Maybe you can show me your lady
and we can make a lady tonight?


"Oh, come on. You know you want to. Take that off..."

"Get your filthy claws off me!"

* stamp *



Her name is (Barbara) Barbara (Jackson) Jackson.
That is her name.
Her name is (Barbara) Barbara (Jackson) Jackson.

"They're not filthy."

"You're riddled with disease, you sex mad freak!"

"Mmmm... Thank you."

Her name is Barbara Jackson.
How do you make a lady?

"Has anyone seen Pinky?" Ah, someone else.


"That bloody rat hasn't escaped again, has it?"

"Leave my hair alone!"
"Pinky isn't a rat" the fourth voice whined.
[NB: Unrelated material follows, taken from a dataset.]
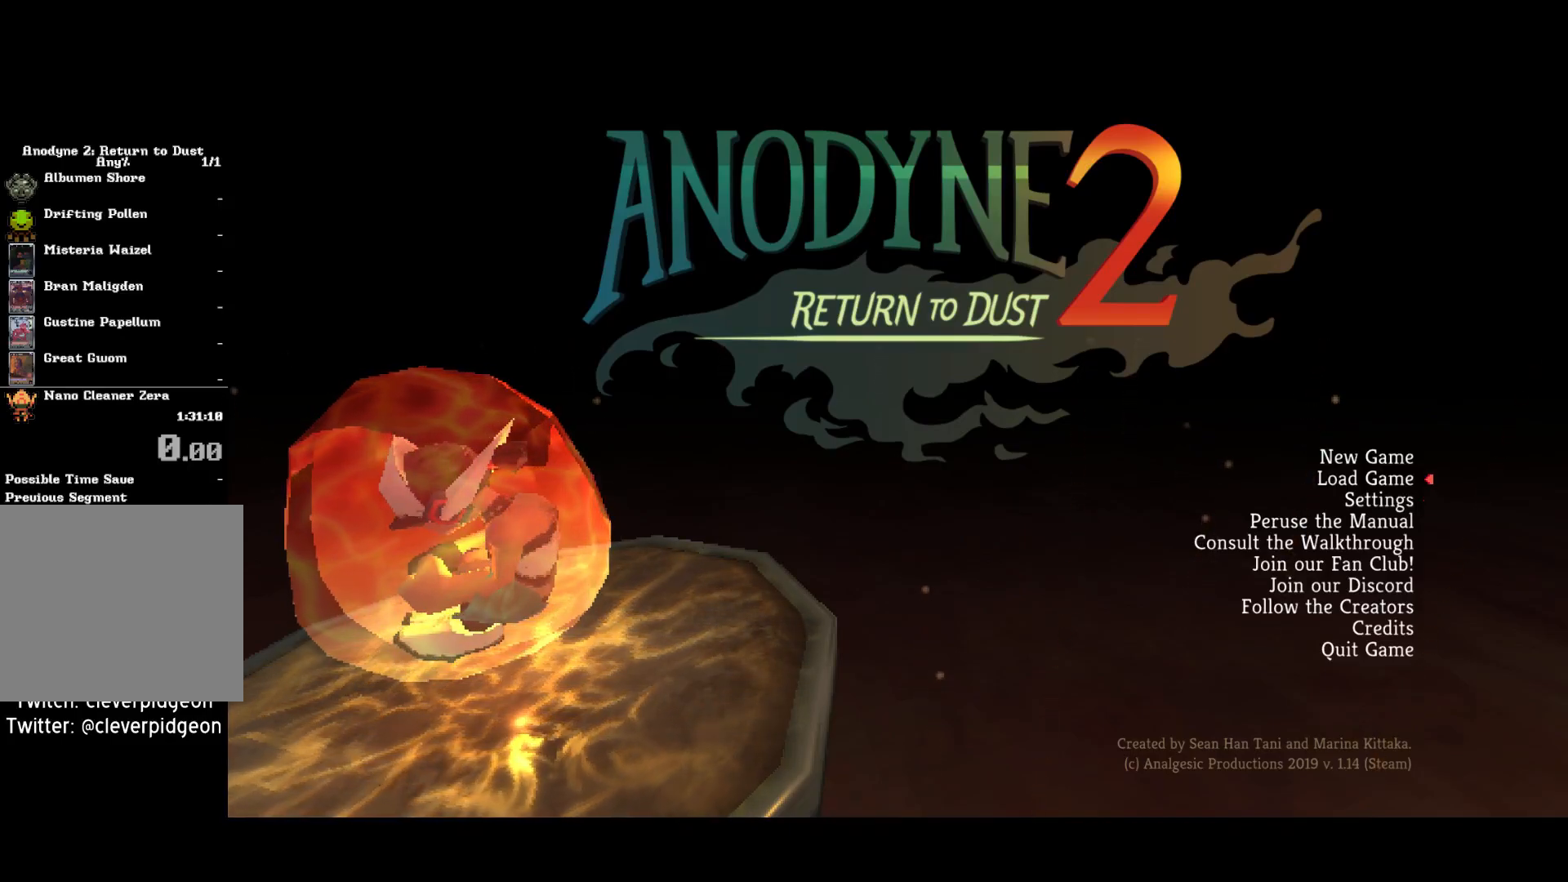
{"buttons": [], "left_stick": "center", "right_stick": "center", "events": []}
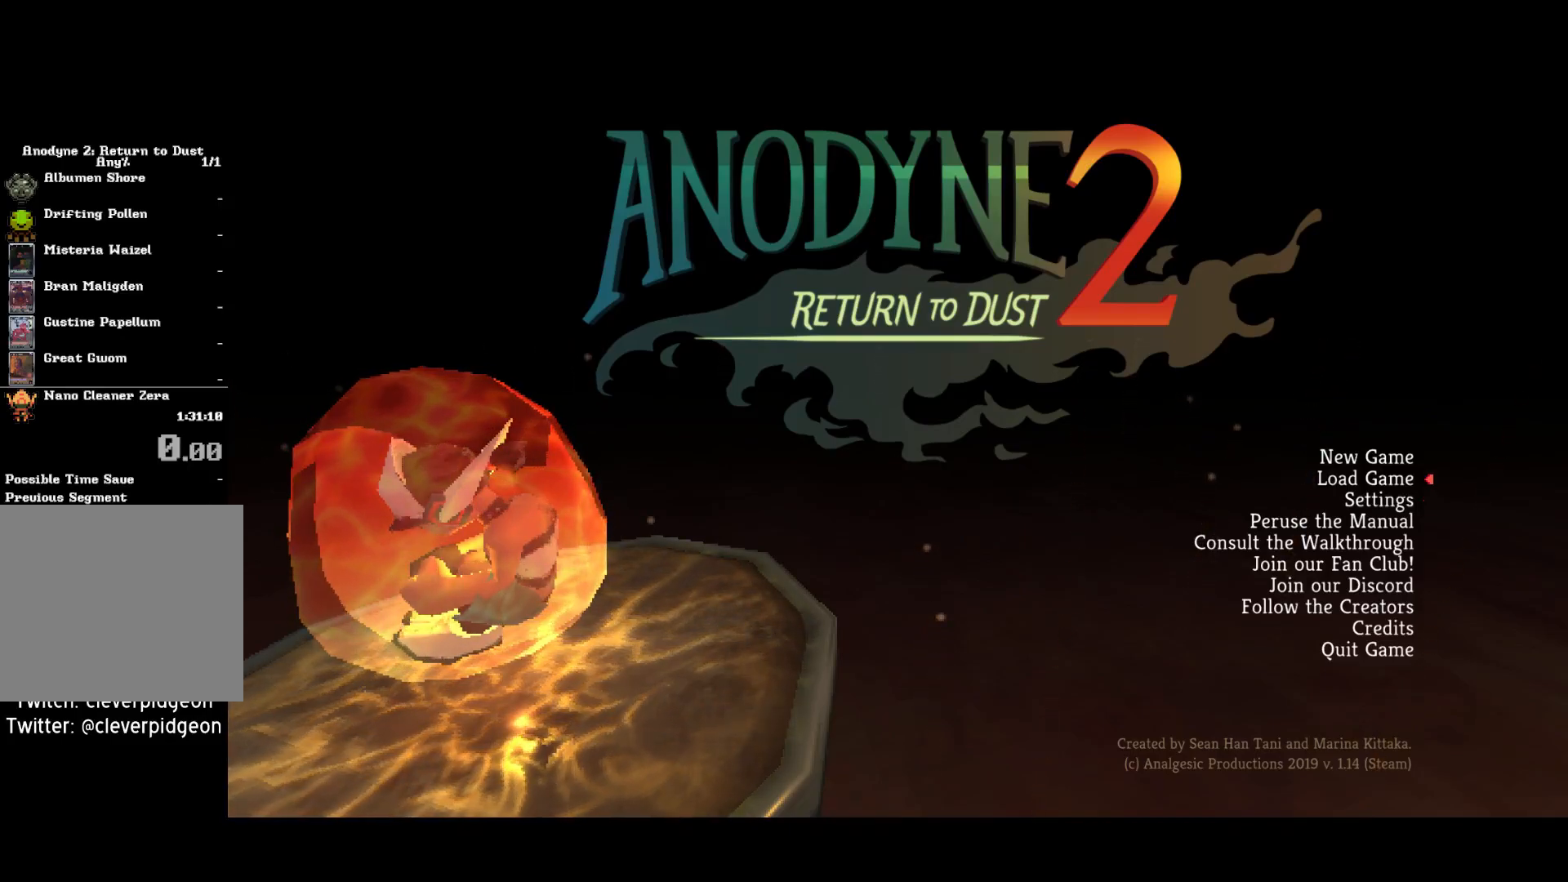
{"buttons": [], "left_stick": "center", "right_stick": "center", "events": []}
"Urrgrh... You've got syphillis as well as genital warts?"

"He's a gerbil."

Barbara Jackson is my name
and I don't play no game

"I'm not falling for that again. What did I just say?"

* smack *

"Arrrggh! What was that for?"
My name is Barbara Jackson
and that's what you should call me.
My name is Barbara Jackson
but you don't ever call me.
You don't ever call me.


I'm making her from faberge
I'm making her from fabric
I'll put her in some neglige
I'll conjure her with magic

Drat! I'd only stumbled across The Four Stablehands Of The Apocalypse: Petulance, Vermin, Warts and Deaf.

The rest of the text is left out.